By MARIAN ACCARDIJanuary 23, 2023

From left are Jenna Tran, historian with New South Associates Inc. and the excavation project; Ben Hoksbergen, Redstone Arsenal’s cultural resource manager; and Anne Dorland, of New South Associates, the principal investigator and archaeologist...
From left are Jenna Tran, historian with New South Associates Inc. and the excavation project; Ben Hoksbergen, Redstone Arsenal’s cultural resource manager; and Anne Dorland, of New South Associates, the principal investigator and archaeologist for the project. They display some of the artifacts that have been unearthed at a Redstone site. (Photo Credit: Erin Elise Enyinda) VIEW ORIGINAL

A team of archeologists is excavating a site on Redstone Arsenal to preserve artifacts and features there, in compliance with the National Historic Preservation Act, before work starts on a construction project.

The excavation site is located at what was the Fennell Plantation, likely occupied between 1820 and 1940, according to Redstone Arsenal’s Cultural Resource Manager Ben Hoksbergen. “The current excavation site was probably the location of the main house for the plantation owned by members of the Fennell family from 1843 to 1918,” he said in a release.

About a dozen people were working at the site Friday, a mix of employees at New South Associates Inc., of Stone Mountain, Georgia, which is under contract to excavate the site, conduct historic research, and analyze the data from the dig, and others hired for the project.

“We’ve numbered up to 81 features so far” from the site, Anne Dorland, of New South Associates, the primary investigator and archaeologist for the project, said. About 5,000 artifacts have also been discovered – from ceramic buttons to stone tools and horseshoes. Features, or nonportable archaeological remnants, that have been found include trash pits, foundations, and cellar pits.
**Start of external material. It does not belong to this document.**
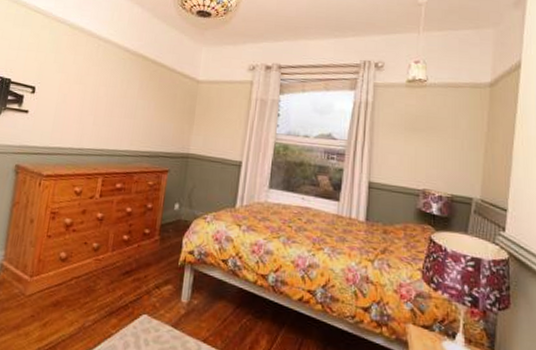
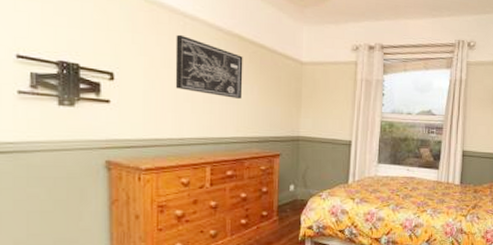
wall art: none [82,54,145,114] -> present [175,34,243,99]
Just recently, the crews have unearthed the remnants of a chimney dating to the early 1800s.

This archaeological site was discovered in 1999 and it was determined it “might have some information that might be valuable to historians and archaeologists,” Hoksbergen said.
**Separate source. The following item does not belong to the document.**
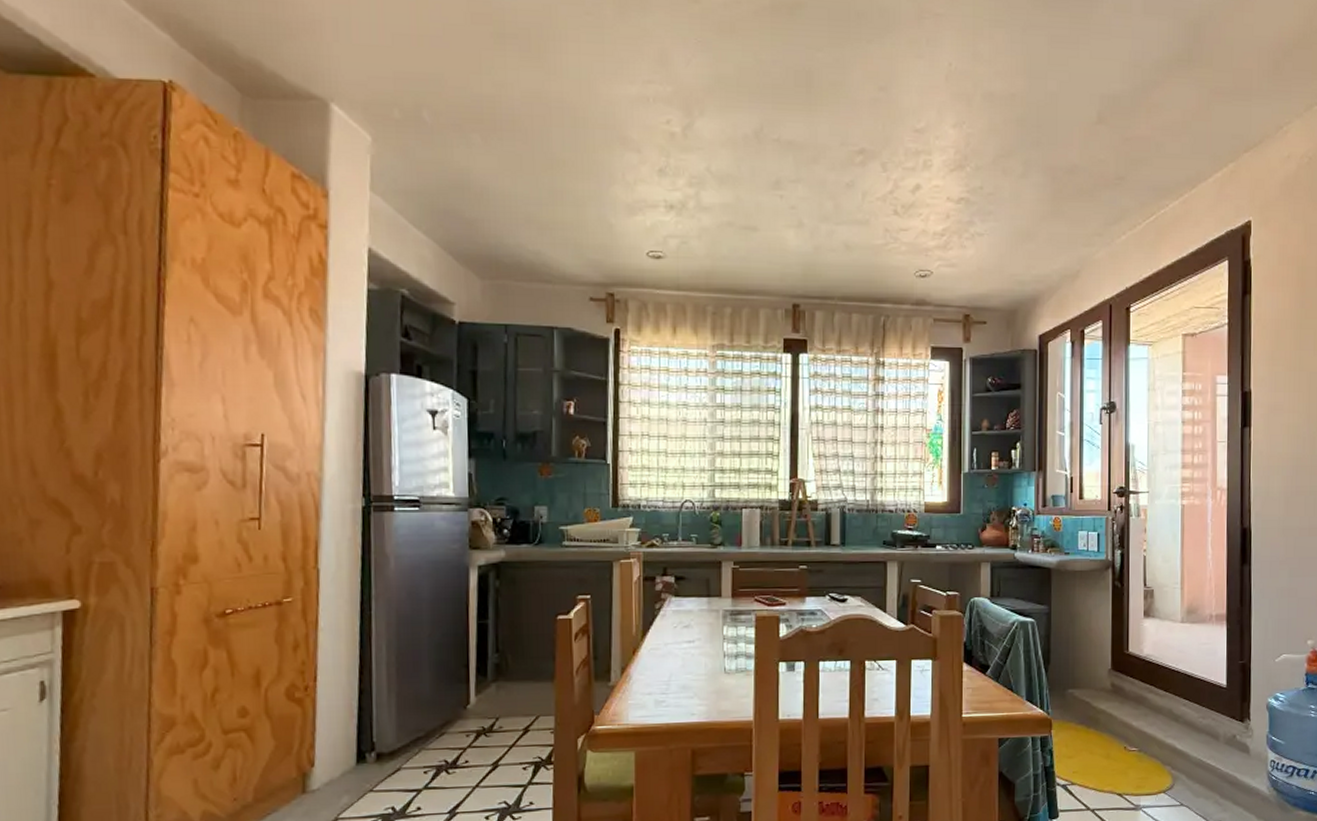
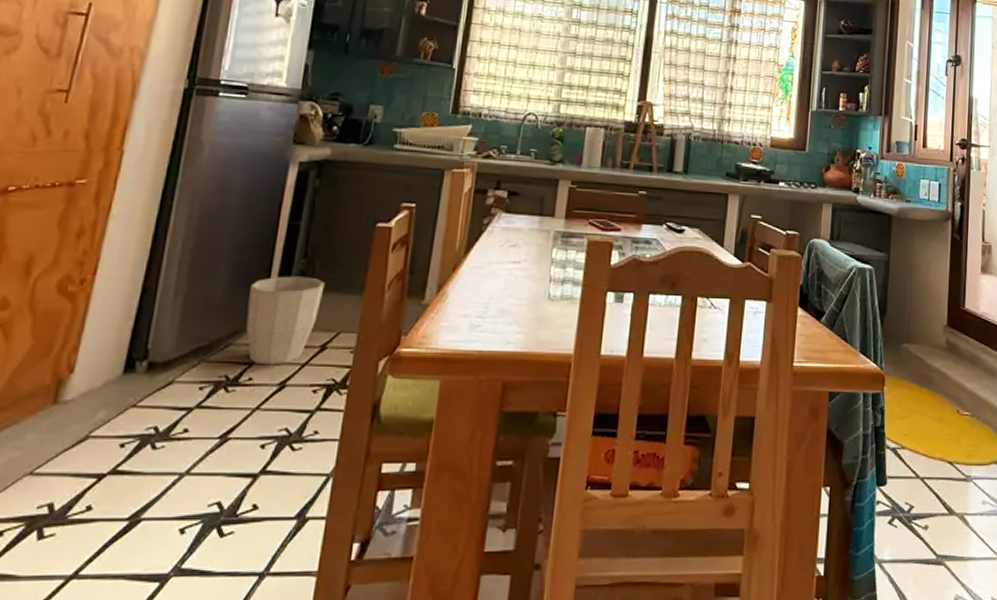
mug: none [453,669,519,749] -> present [245,276,326,366]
“So when it became evident that the site was going to be impacted by construction, we did some additional testing out here in 2019 and we had contractors, professional archaeologists come out and dig these nice little square holes across the site, screen the dirt, take all the artifacts to a lab and evaluate them and inventory them and research the history, and we determined that the site is significant,” he said.
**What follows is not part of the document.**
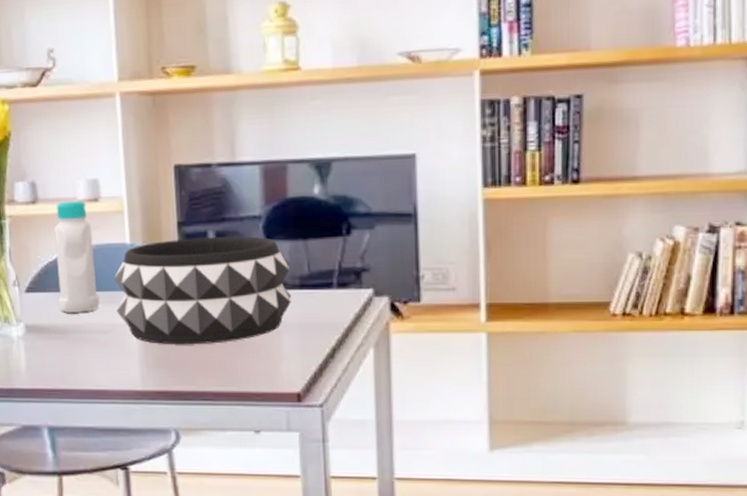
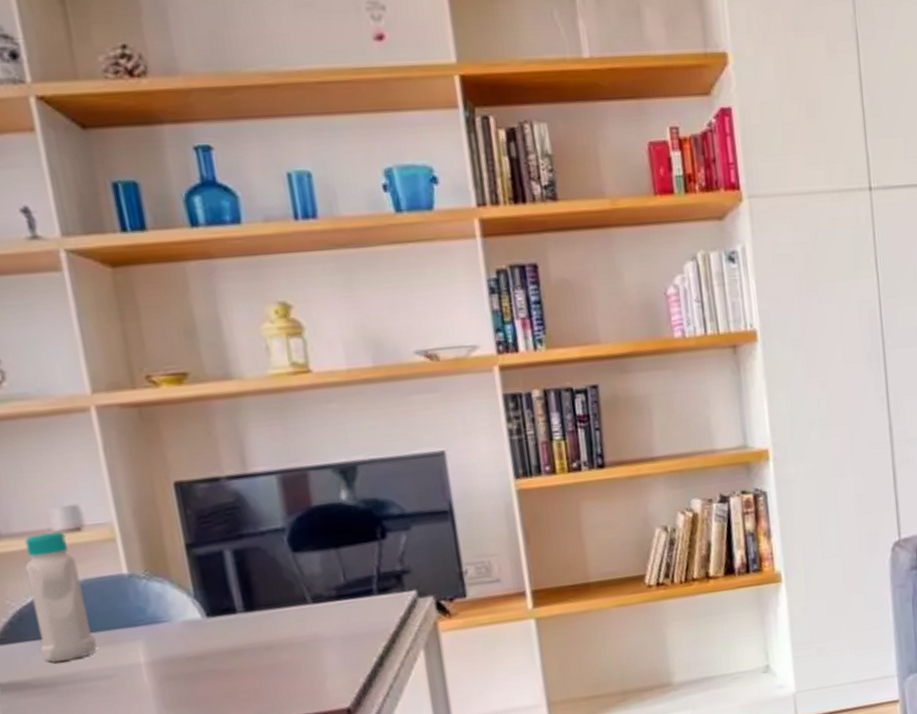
decorative bowl: present [113,236,291,345] -> none [111,550,329,681]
“It’s got components possibly going all the way back to Paleo-Indian times, 13,000 years ago. We found one artifact that dated to that period,” Hoksbergen said.

“We think the bulk of (the site) might be in the 1830-to-1840-time range,” he said, “and it was probably occupied right up until almost before the Army acquired this land in the early 1940s.”

Hoksbergen said the team wants to determine when site was occupied, who owned it, the social status of individuals who lived here and how they interacted with the outside community, and “what this information might tell us about the broader scope of American history.”

The land had two previous owners before Isham J. Fennell, one of the wealthiest planters in Madison County who owned thousands of acres throughout the state, bought the plantation in 1843 and made it his primary residence, according to Hoksbergen.

The plantation was subdivided and sold off in the early 20th century, according to Hoksbergen, and in 1919, Moses Love, a local African American farmer, bought the parcel where the excavation site is located. He sold the land to the U.S. government in 1943 as part of the land acquisition for the Huntsville Arsenal.

Artifacts will be sent to a New South Associates lab, cleaned, stabilized and inventoried, Hoksbergen said, and artifacts and documents related to the dig will be permanently curated at the Erskine Ramsay Archaeological Repository in Moundville. The findings of the dig will be detailed in a report that will be made available to local public libraries.

Hoksbergen, the installation archaeologist who works in the Directorate of Public Works’ Environmental Division, is responsible for coordinating compliance with federal laws on historic preservation.

At the Team Redstone virtual town hall Thursday, Hoksbergen said that, in addition to what is on NASA’s Marshall Space Flight Center, 999 archaeological sites have been documented at the installation, ranging from Paleo-Indian camp sites that date back at least 13,000 years, Indian villages, and burial mounds to more recent sites like historic farms and plantations.

“We’ve got around 500 historic buildings – buildings and structures over 50 years old,” which are managed by Hoksbergen’s office, he said. “We’re also in charge of implementing the Native American Graves Protection and Repatriation Act,” he said, explaining that the law requires federal agencies to coordinate with federally recognized Native American tribes on how Native American burials, religious items and cultural properties are managed.